O MEGA-LUCRO DA PETROBRÁS EM CIMA DO POVO

 

 

Fátima Bernardes abre um sorriso para anunciar o lucro recorde da Petrobrás: R$ 23,7 bilhões em 2005, alta de 40% em relação ao ano anterior. Convertendo em dólares são US$ 10,1 bilhões, o maior faturamento de uma empresa de capital aberto na América Latina em todos os tempos. Que coisa boa, né? Podemos nos orgulhar.

Balela, perto de 100% do faturamento da Petrobrás ocorre no Brasil. A tão aclamada auto-suficiência significa que a nossa estatal está amealhando bilhões em cima do povo brasileiro, que atualmente paga um dos combustíveis mais caros do planeta. Na relação renda/litro da gasolina, somos uma população explorada por uma combinação entre impostos obscenos de um lado e o alto lucro da petrolífera de outro. E parte dessa bufunfa já está sendo utilizada sem o menor pudor na campanha da reeleição.

E vem mais. Novo sorriso largo da apresentadora para o lucro do Bradesco, o maior banco privado do país. Mais de R$ 5 bilhões, praticamente o dobro do registrado em 2004. E no rastro do Bradesco seguem o Banco do Brasil, Itaú e Caixa Econômica Federal, entre outros, todos com lucros recordes, acima da média mundial.

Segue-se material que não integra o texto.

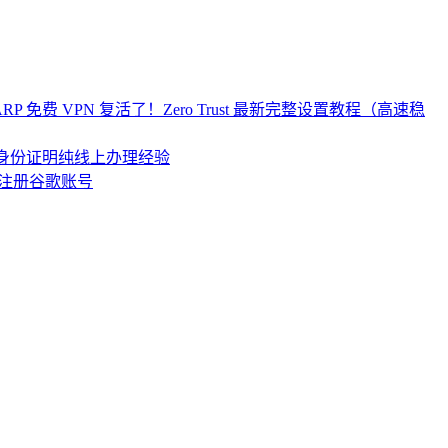
re WARP 免费 VPN 复活了！Zero Trust 最新完整设置教程（高速稳
居民身份证明纯线上办理经验
注册谷歌账号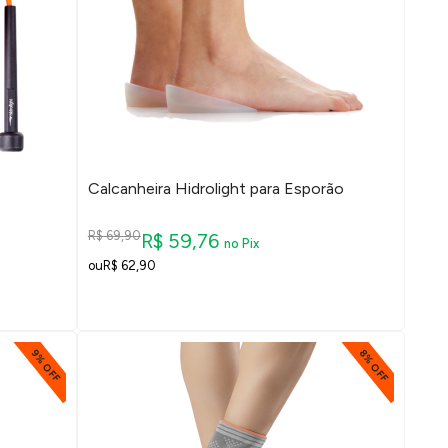
Calcanheira Hidrolight para Esporão
R$ 69,90
R$ 59,76
no Pix
R$ 62,90
9% OFF
8% OFF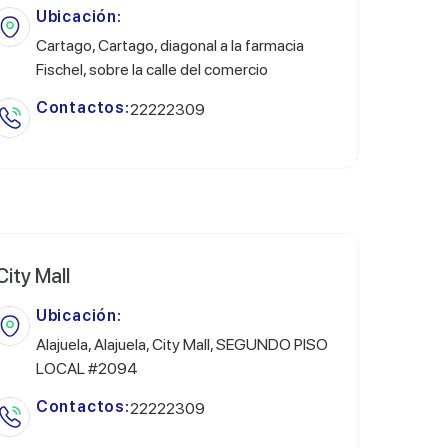
Ubicación:
Cartago, Cartago, diagonal a la farmacia
Fischel, sobre la calle del comercio
Contactos:
22222309
City Mall
Ubicación:
Alajuela, Alajuela, City Mall, SEGUNDO PISO
LOCAL #2094
Contactos:
22222309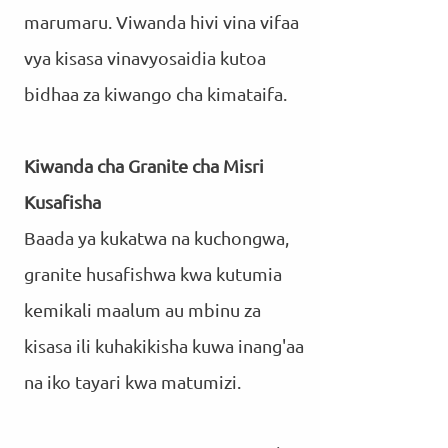
marumaru. Viwanda hivi vina vifaa
vya kisasa vinavyosaidia kutoa
bidhaa za kiwango cha kimataifa.
Kiwanda cha Granite cha Misri
Kusafisha
Baada ya kukatwa na kuchongwa,
granite husafishwa kwa kutumia
kemikali maalum au mbinu za
kisasa ili kuhakikisha kuwa inang'aa
na iko tayari kwa matumizi.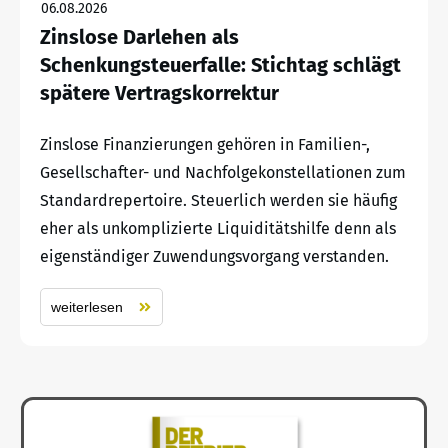
06.08.2026
Zinslose Darlehen als
Schenkungsteuerfalle: Stichtag schlägt
spätere Vertragskorrektur
Zinslose Finanzierungen gehören in Familien-,
Gesellschafter- und Nachfolgekonstellationen zum
Standardrepertoire. Steuerlich werden sie häufig
eher als unkomplizierte Liquiditätshilfe denn als
eigenständiger Zuwendungsvorgang verstanden.
weiterlesen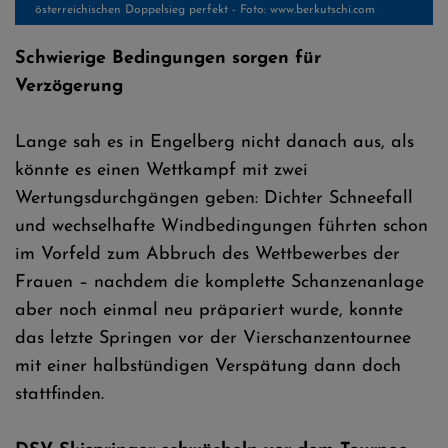
österreichischen Doppelsieg perfekt - Foto: www.berkutschi.com
Schwierige Bedingungen sorgen für
Verzögerung
Lange sah es in Engelberg nicht danach aus, als
könnte es einen Wettkampf mit zwei
Wertungsdurchgängen geben: Dichter Schneefall
und wechselhafte Windbedingungen führten schon
im Vorfeld zum Abbruch des Wettbewerbes der
Frauen – nachdem die komplette Schanzenanlage
aber noch einmal neu präpariert wurde, konnte
das letzte Springen vor der Vierschanzentournee
mit einer halbstündigen Verspätung dann doch
stattfinden.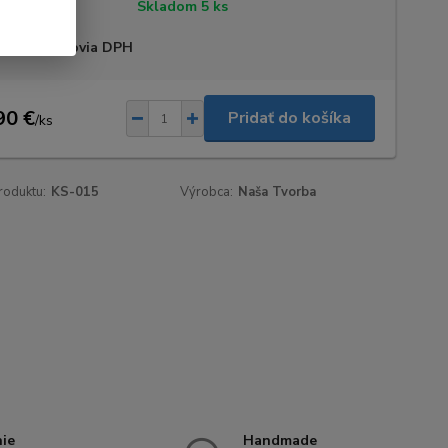
tupnosť
Skladom 5 ks
 sme platcovia DPH
90 €
Pridať do košíka
/
ks
roduktu:
KS-015
Výrobca:
Naša Tvorba
nie
Handmade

E onde operam esses bancos? No Brasil. Quem banca o lucro? O brasileiro, obviamente, que rala feito um condenado para entregar o pagamento do seu suor a instituições financeiras que cobram taxas e juros extorsivos, oferecendo em troca um serviço medíocre. Assim é fácil ganhar dinheiro.

O mesmo vale para as empresas de telefonia, que devem anunciar lucros tão ou mais maravilhosos, sempre em cima do sacrifício de uma população escorchada por impostos. Vale lembrar que as telefônicas são campeãs absolutas de reclamação nos órgãos de defesa do consumidor.

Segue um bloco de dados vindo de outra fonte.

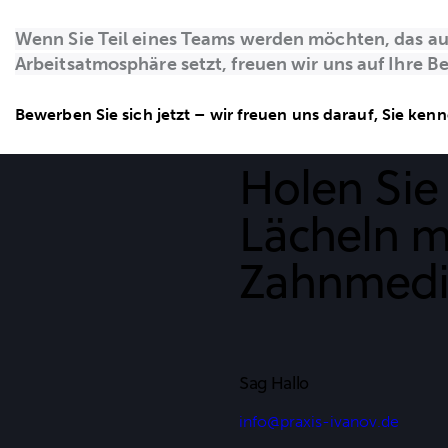
Wenn Sie Teil eines Teams werden möchten, das au
Arbeitsatmosphäre setzt, freuen wir uns auf Ihre 
Bewerben Sie sich jetzt – wir freuen uns darauf, Sie ken
Holen Sie 
Lächeln m
Zahnmedi
Sag Hallo
info@praxis-ivanov.de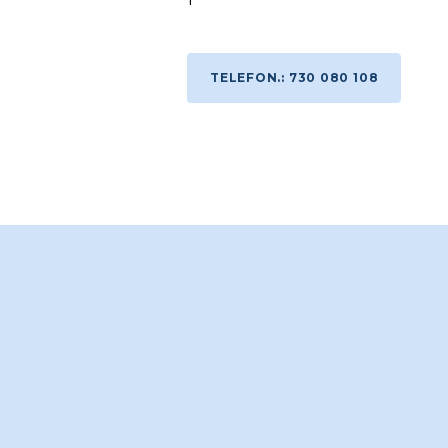
TELEFON.: 730 080 108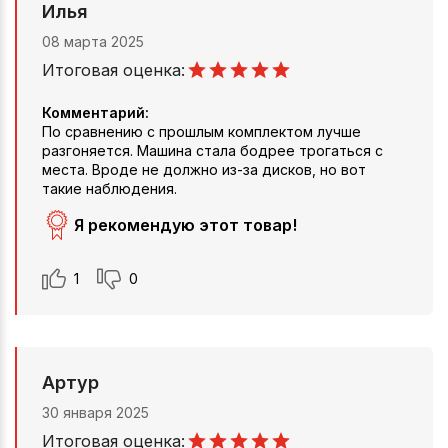
Илья
08 марта 2025
Итоговая оценка:
Комментарий:
По сравнению с прошлым комплектом лучше
разгоняется. Машина стала бодрее трогаться с
места. Вроде не должно из-за дисков, но вот
такие наблюдения.
Я рекомендую этот товар!
1
0
Артур
30 января 2025
Итоговая оценка: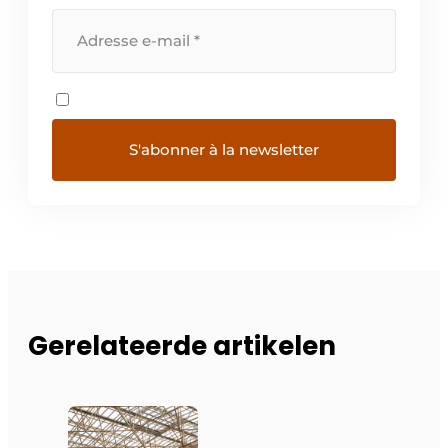
Gerelateerde artikelen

Por trás de notícias aparentemente boas, há implicações ofuscadas pela mídia. Isso porque temos uma imprensa dependente, ou melhor, refém da publicidade oficial, aquela bancada pelo governo. Folheie jornais e revistas, repare nos comerciais de rádio e TV e verá a força da propaganda do governo no faturamento dos veículos de comunicação. Não espere bordoadas contra estatais do porte da Petrobrás, Banco do Brasil e Caixa Econômica.

Diferentemente da mídia dos países ricos, bancada principalmente com recursos da iniciativa privada, em países autocráticos e subdesenvolvidos quem dá as cartas é a publicidade estatal. O sorriso da Fátima Bernardes está garantido.

Os Bancos
Há quem defenda que os bancos brasileiros seriam um dos mais evoluídos tecnologicamente do mundo. Talvez, mas infelizmente essas instituições estão no país errado. Afinal, de que adianta tecnologia se você não pode sacar depois das 22h? Além disso, os bancos transferiram a insegurança para o cliente.

Todos os caixas eletrônicos ficam fora da agência. O cliente nem passa da porta-giratória para sacar. Assim, os assaltos às agências despencaram. Por outro lado, os seqüestros relâmpagos vivem dias de prosperidade. O cliente que se vire. Grande modernidade.